The problem
Count the lines in the items below that contain the string "built". Reply with only that number.

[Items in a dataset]
============

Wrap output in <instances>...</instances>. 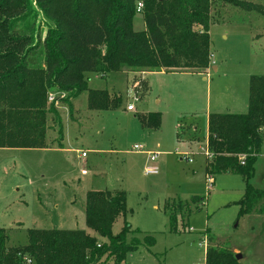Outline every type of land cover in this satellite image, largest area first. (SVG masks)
<instances>
[{
    "label": "rangeland",
    "instance_id": "rangeland-1",
    "mask_svg": "<svg viewBox=\"0 0 264 264\" xmlns=\"http://www.w3.org/2000/svg\"><path fill=\"white\" fill-rule=\"evenodd\" d=\"M239 1L257 7L217 0L211 7V62L218 71L210 66L203 75H153L152 93L138 101L133 78L142 71L124 67L99 74L91 88L103 86L111 98L123 101L106 111L89 109L88 92L73 98L70 91L48 90L46 108L56 112L47 117L48 147L0 148V227L8 231V246L26 244L31 228L93 234L86 224L88 191L123 190L130 209L126 219L138 231L133 236L141 239L124 264H206L210 246L240 255V264H264V214L238 215L244 178L220 173L213 176L212 187L207 182L208 114L232 111L233 81L239 79L247 95L250 77L264 75V11L259 10L264 0ZM29 2L31 14L17 28L37 40V30L43 38L48 20L35 0ZM137 12L134 28L142 31L144 16ZM42 50L34 51L38 61L44 58ZM130 103L135 111L127 110ZM146 103L161 114L159 126L142 122ZM61 127L63 146L58 145ZM153 153L159 154V173L148 175ZM255 167L253 185L264 191V144ZM124 219H117L114 233L121 231ZM148 236L154 238L152 246L145 241Z\"/></svg>",
    "mask_w": 264,
    "mask_h": 264
},
{
    "label": "trees",
    "instance_id": "trees-1",
    "mask_svg": "<svg viewBox=\"0 0 264 264\" xmlns=\"http://www.w3.org/2000/svg\"><path fill=\"white\" fill-rule=\"evenodd\" d=\"M48 20L42 38L18 30L31 14L29 0H0V148H45L47 144L48 90L88 92L91 110L106 111L122 105L106 88H91L93 75L113 74L124 67L138 71L204 72L211 65V7L215 0H35ZM143 1L145 30L134 20ZM224 1L246 8L239 0ZM261 12L264 10L259 8ZM24 28V27H23ZM22 33V34H21ZM43 48V60L34 51ZM137 75V74H136ZM133 86L140 98L150 86L142 75ZM102 78H104L102 76ZM148 127L160 125L161 114L141 116ZM63 128L58 145L62 146ZM264 144V75H252L249 109L245 114L209 116L207 174L234 173L245 180V193L236 203L239 217L264 214V191L252 184L256 162ZM203 203L202 199H195ZM130 209L123 190L87 193L85 230L29 229L27 242L8 246L7 229L0 227V264H124L141 245L127 221ZM123 216L119 233L113 227ZM173 227V219L171 216ZM132 235V236H131ZM131 236V238H130ZM145 241L152 246L154 238ZM206 264H240L231 251L210 246Z\"/></svg>",
    "mask_w": 264,
    "mask_h": 264
},
{
    "label": "crops",
    "instance_id": "crops-1",
    "mask_svg": "<svg viewBox=\"0 0 264 264\" xmlns=\"http://www.w3.org/2000/svg\"><path fill=\"white\" fill-rule=\"evenodd\" d=\"M145 30V29H144ZM143 31V30H142ZM211 67L210 68H213L214 70H217L218 71V69H219V67H218V65L217 64H212V62H211V65H210ZM208 70H209V68L208 69H206L205 71H207L208 72ZM142 74V77L143 78H145V79H147L148 80V82H149V86H150V90H149V93H148V95H146L145 97H147V96H149L150 95V93H152V91H153V87H154V85H153V82H152V79H151V76H153V75H162V77H165V75H167L168 73H182V74H191V75H193V74H198V75H203V72H189V71H181V70H177V71H168V70H165V69H160V70H148V71H143V72H141ZM207 76H208V74H207ZM94 78H97V76L96 77H92L91 78V80H93ZM251 78V77H250ZM101 79H103V78H101ZM238 80L239 79H237L236 81H233L232 82V84H231V93L233 94V93H235L234 94V96H233V99L231 100V103H230V106L233 108L232 109V111L230 112V113H226V114H245V113H247L248 112V109H249V98H248V96H249V92H247V95H246V90H245V87H244V84H243V87L242 88H240V86H239V84H238ZM90 83H91V81H90ZM96 83H100V81H96ZM249 85H250V81H249ZM100 87H102L103 89H104V87L103 86H100ZM134 87V86H133ZM107 89V88H106ZM241 97V98H240ZM240 98V99H239ZM87 99H88V97H87ZM143 99V98H142ZM239 99V100H238ZM148 100V99H147ZM146 99H145V102L147 101ZM242 102H243V104H242ZM155 103L157 104V105H159V104H161V100L159 99V97H156L155 98ZM241 104V105H240ZM146 105H147V107H146V112H143V113H141V116H145V115H148V114H150V113H158V112H156V111H153V110H155V109H152V108H150L149 106H148V103H146ZM128 106V105H127ZM89 107V106H88ZM121 107V106H120ZM119 108V107H118ZM247 110V111H246ZM219 114H225V113H219ZM211 114H208V117H207V133H206V140H207V150H209L208 149V137H209V116H210ZM161 120H162V117H161V119H160V124H161ZM63 142H64V140H62V144H63ZM63 146V145H62ZM209 158V157H208ZM207 161H208V159H207ZM207 165V164H206ZM252 184H253V179H252ZM106 190H108V189H106ZM91 191V190H90ZM89 192V191H88Z\"/></svg>",
    "mask_w": 264,
    "mask_h": 264
},
{
    "label": "built area",
    "instance_id": "built-area-1",
    "mask_svg": "<svg viewBox=\"0 0 264 264\" xmlns=\"http://www.w3.org/2000/svg\"><path fill=\"white\" fill-rule=\"evenodd\" d=\"M143 7H144V4L142 2H139L137 8H138V10L140 12L142 11ZM50 99H51V101H53L54 96L53 95H50ZM140 99H141L140 96L137 94V96L135 97V101H138ZM127 110L128 111H135L136 110L135 105L133 103L128 104ZM135 149L136 150H141L142 147L136 145L135 146ZM206 154H207L208 157H211L212 156V153L209 150H206ZM86 156H87V154L85 152H83L82 153V157H86ZM158 156H159L158 153L150 154V156H149V162L151 164H149L146 167V169H145V173L146 174L153 175V174H158L159 173V167L155 164V162L158 159ZM83 173H86V172L83 171ZM207 182L209 183V186L210 187L213 186L214 179H213V176L211 174H208V176H207ZM26 261H27V264H32V260L31 259L26 258Z\"/></svg>",
    "mask_w": 264,
    "mask_h": 264
},
{
    "label": "water",
    "instance_id": "water-1",
    "mask_svg": "<svg viewBox=\"0 0 264 264\" xmlns=\"http://www.w3.org/2000/svg\"><path fill=\"white\" fill-rule=\"evenodd\" d=\"M236 258L239 259V258H241V256L240 255H237Z\"/></svg>",
    "mask_w": 264,
    "mask_h": 264
}]
</instances>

============

Answer to this task
2